まず日本語がわかりやすく、目に見えるように書かれています。日本の文化をきちんとした日本のことばで伝えるこのような作品を大事にしたいと思いました。会話にもリアリティがあり、特にせりふとせりふの間に、「〜と言いました」だけではなく、「身を乗り出して」「わらいたいのを我慢して」「まるで子どもをさとすように」というような文章をはさんで、状況が目に見えるようにしている。ユーモアのある書き方もいいですね。げらげら笑うということではなく、思わずくすっと笑いたくなるユーモアがちりばめられています。確かにストーリーのつめは甘いと思います。連載だったから、という難点もあります。
でも私がこの本で一番いいなと思ったのは、子どもを見るまなざしが温かい、ということです。それは、与平が九郎丸を見る目に一番現れているのですが、それは作者の思いでもあると思います。最近の日本の児童文学は、苦しい状況にある迷える子どもをこれでもかこれでもかと書く傾向にあるんですが、子ども本来がもつ純粋な部分を温かく見守る態度は、今の児童文学に欠けているかもしれないと思って、ほっとする感じがありました。愁童さんがおっしゃるように、この装丁や書名だと、子どもが自主的に手にとりにくいとは思います。

サンシャイン:楽しくは読めましたが、最後は話を締めくくるために無理矢理終わらせた感じです。篠笛は、日本で生まれた唯一の楽器らしいですよ。他の楽器はみんな、外国から来たものだとか。笛をきっかけにして人間と天狗の出会いがあるんですが、笛の話があまり出てこないんですね。結末で「篠笛のふき合わせを…」と書いてありますが、とってつけた印象です。本全体を貫く一貫性には欠けているかもしれない。それぞれの場面は楽しく読めたが、完成度は低いのではないでしょうか。

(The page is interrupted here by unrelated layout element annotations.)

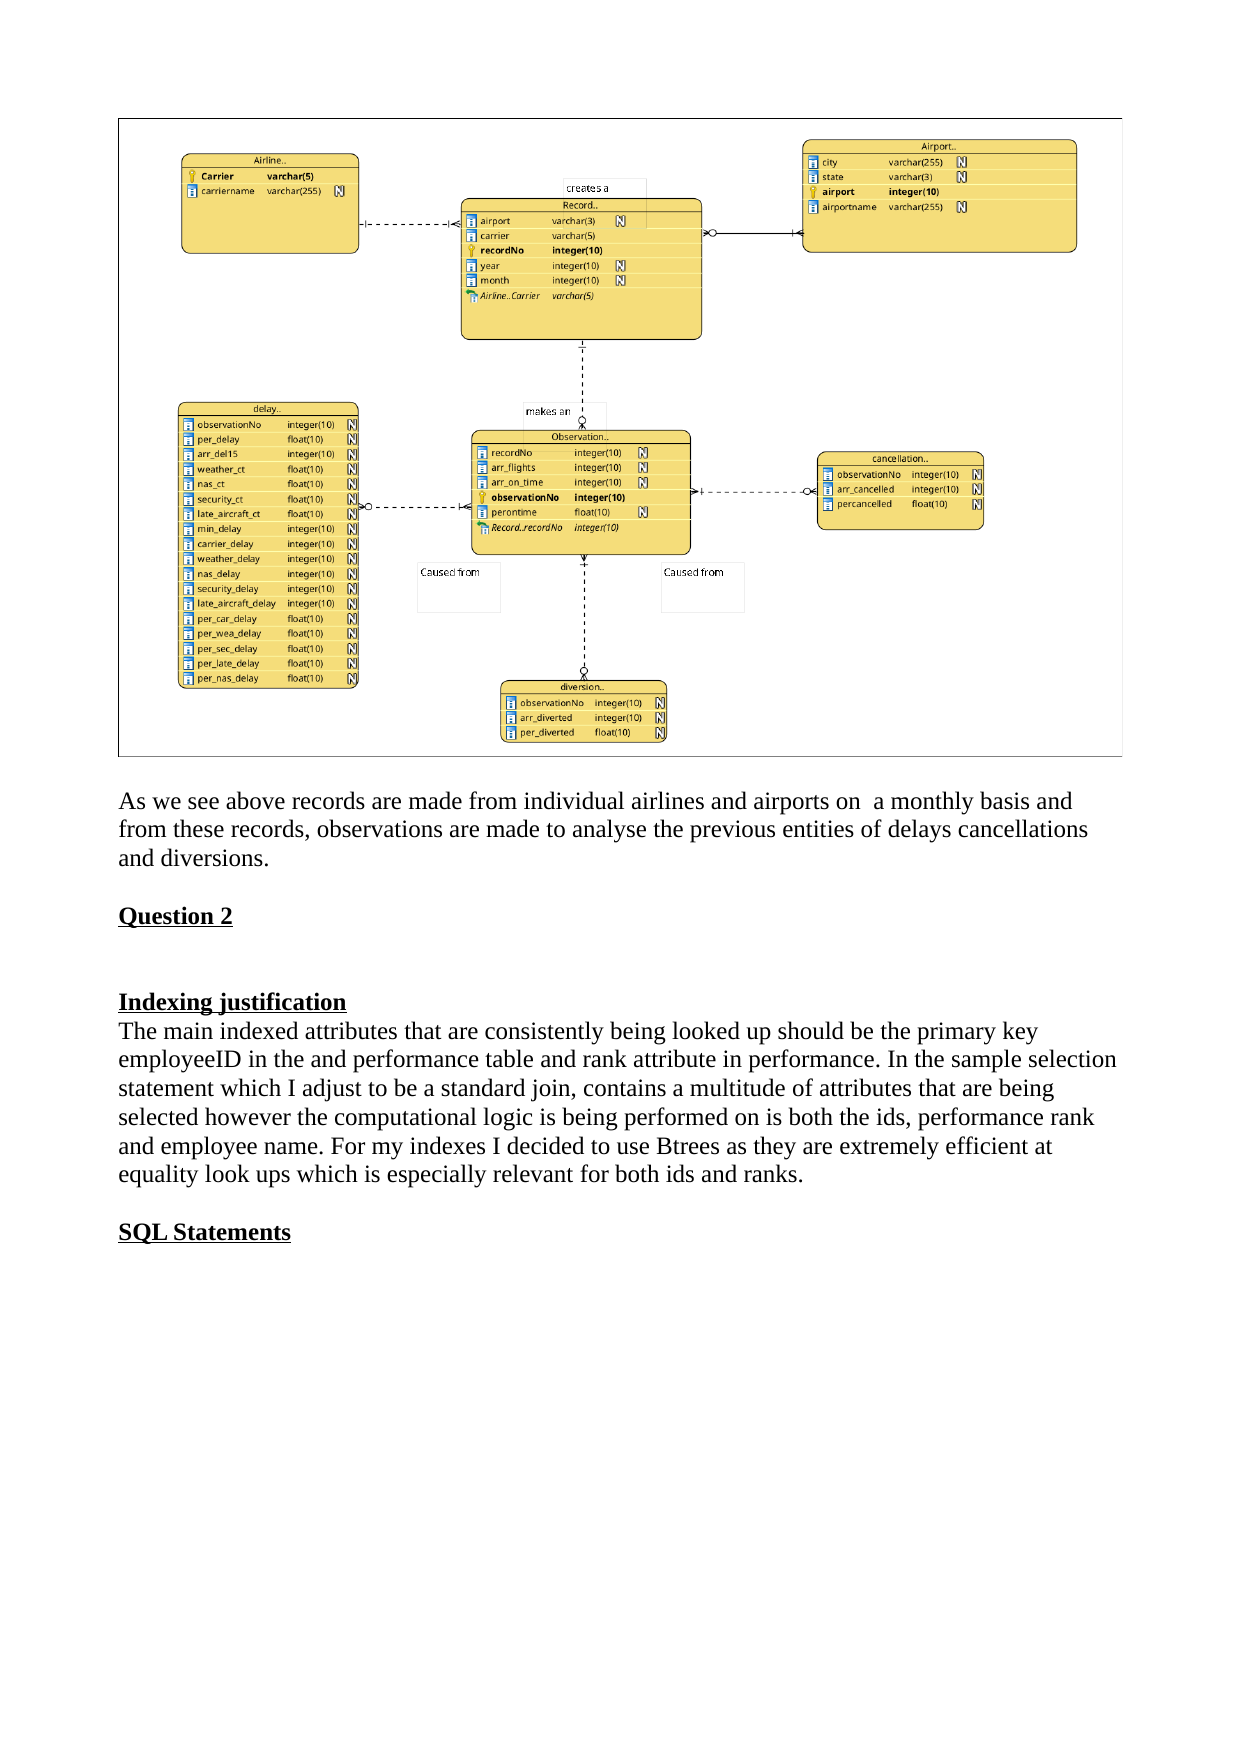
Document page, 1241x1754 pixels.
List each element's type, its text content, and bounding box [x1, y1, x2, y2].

text SQL Statements [118, 1217, 1122, 1246]
text Question 2 [118, 901, 1122, 929]
text As we see above records are made from individual airlines and airports on a monthly basis and from these records, observations are made to analyse the previous entities of delays cancellations and diversions. [118, 786, 1122, 872]
text Indexing justification [118, 987, 1122, 1016]
picture [118, 118, 1123, 757]
text The main indexed attributes that are consistently being looked up should be the primary key employeeID in the and performance table and rank attribute in performance. In the sample selection statement which I adjust to be a standard join, contains a multitude of attributes that are being selected however the computational logic is being performed on is both the ids, performance rank and employee name. For my indexes I decided to use Btrees as they are extremely efficient at equality look ups which is especially relevant for both ids and ranks. [118, 1016, 1122, 1188]
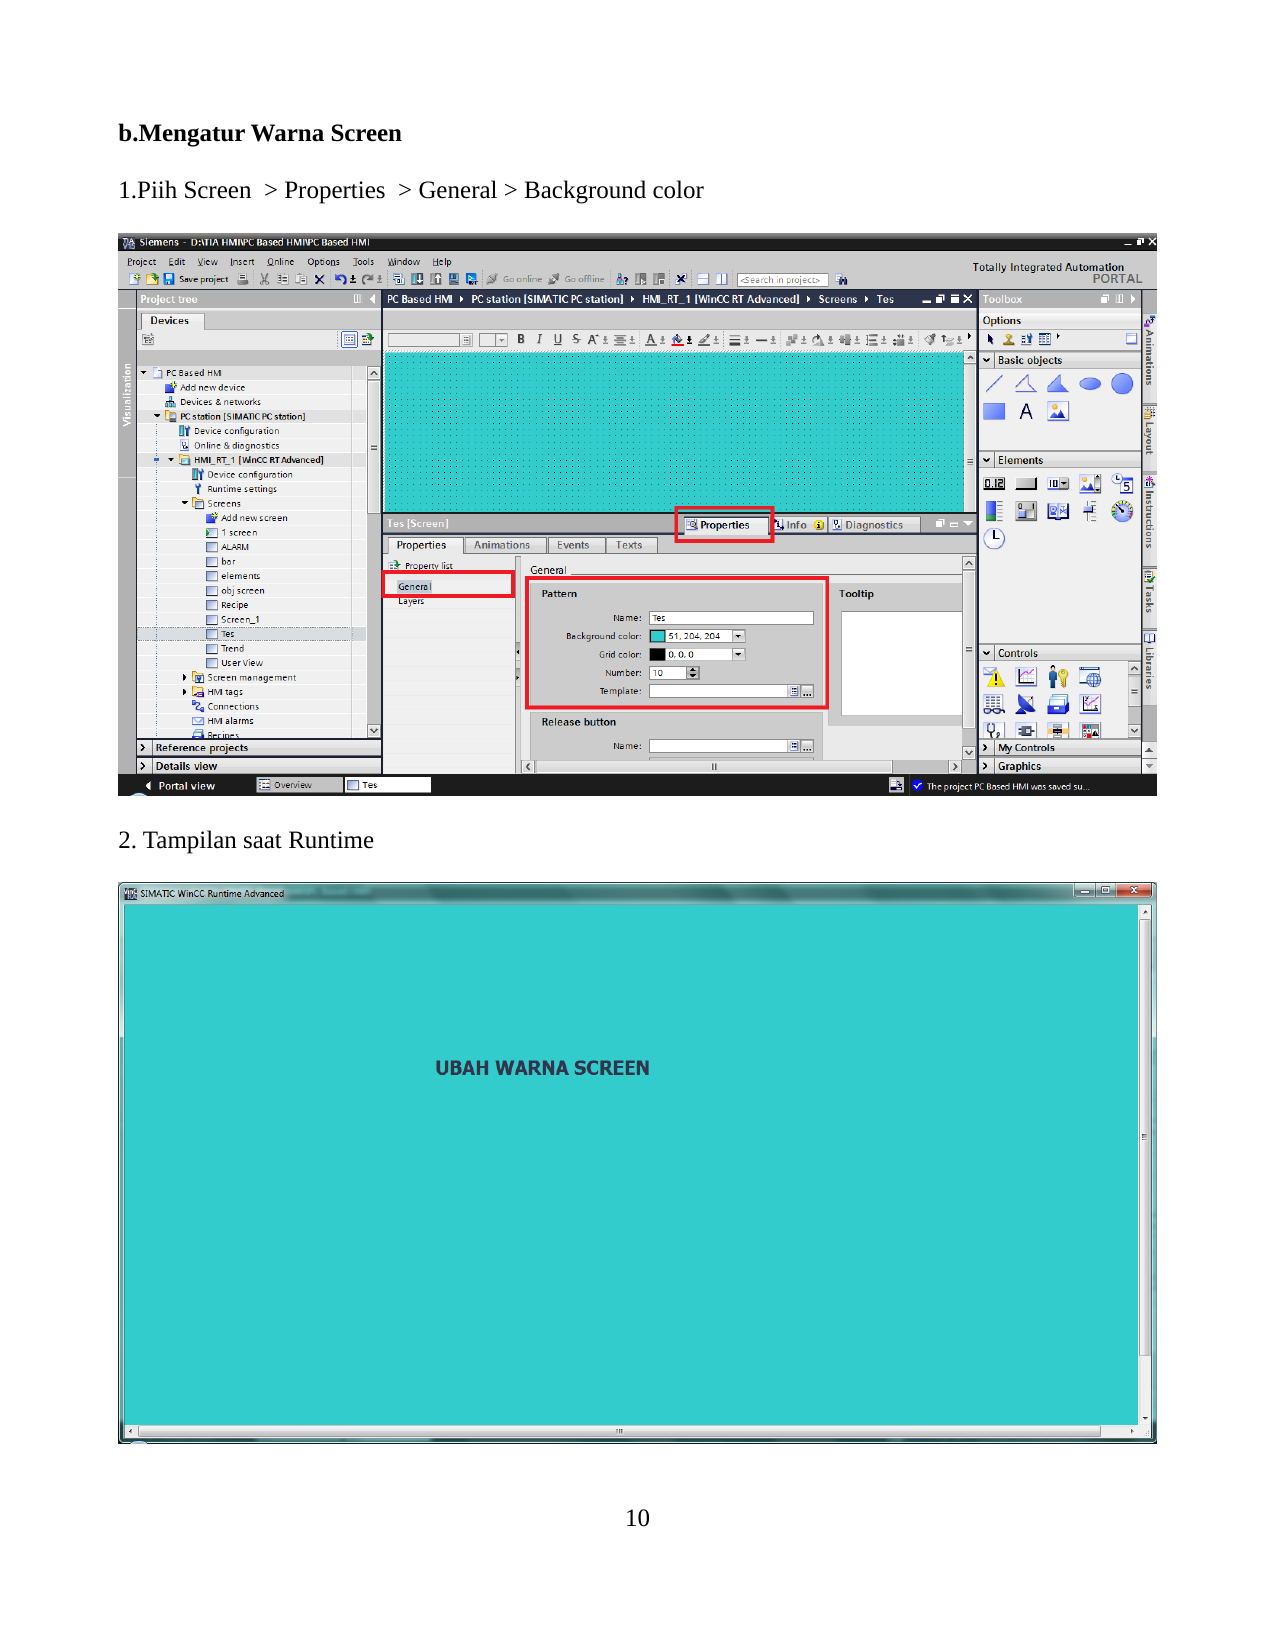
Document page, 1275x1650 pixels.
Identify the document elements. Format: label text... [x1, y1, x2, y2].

ねず:ひょうたんのなかに広がる世界とか、縮地法とか、とてもおもしろかった。子どもより、おじさん、おばさんの世代が好きな話なのかも。

愁童:今は天狗になじみのない子も多いから、そのおもしろさがわかるかなぁ。でも、九郎丸の天狗蓑の描写や手触り感などの表現はさすがだなって思ったですね。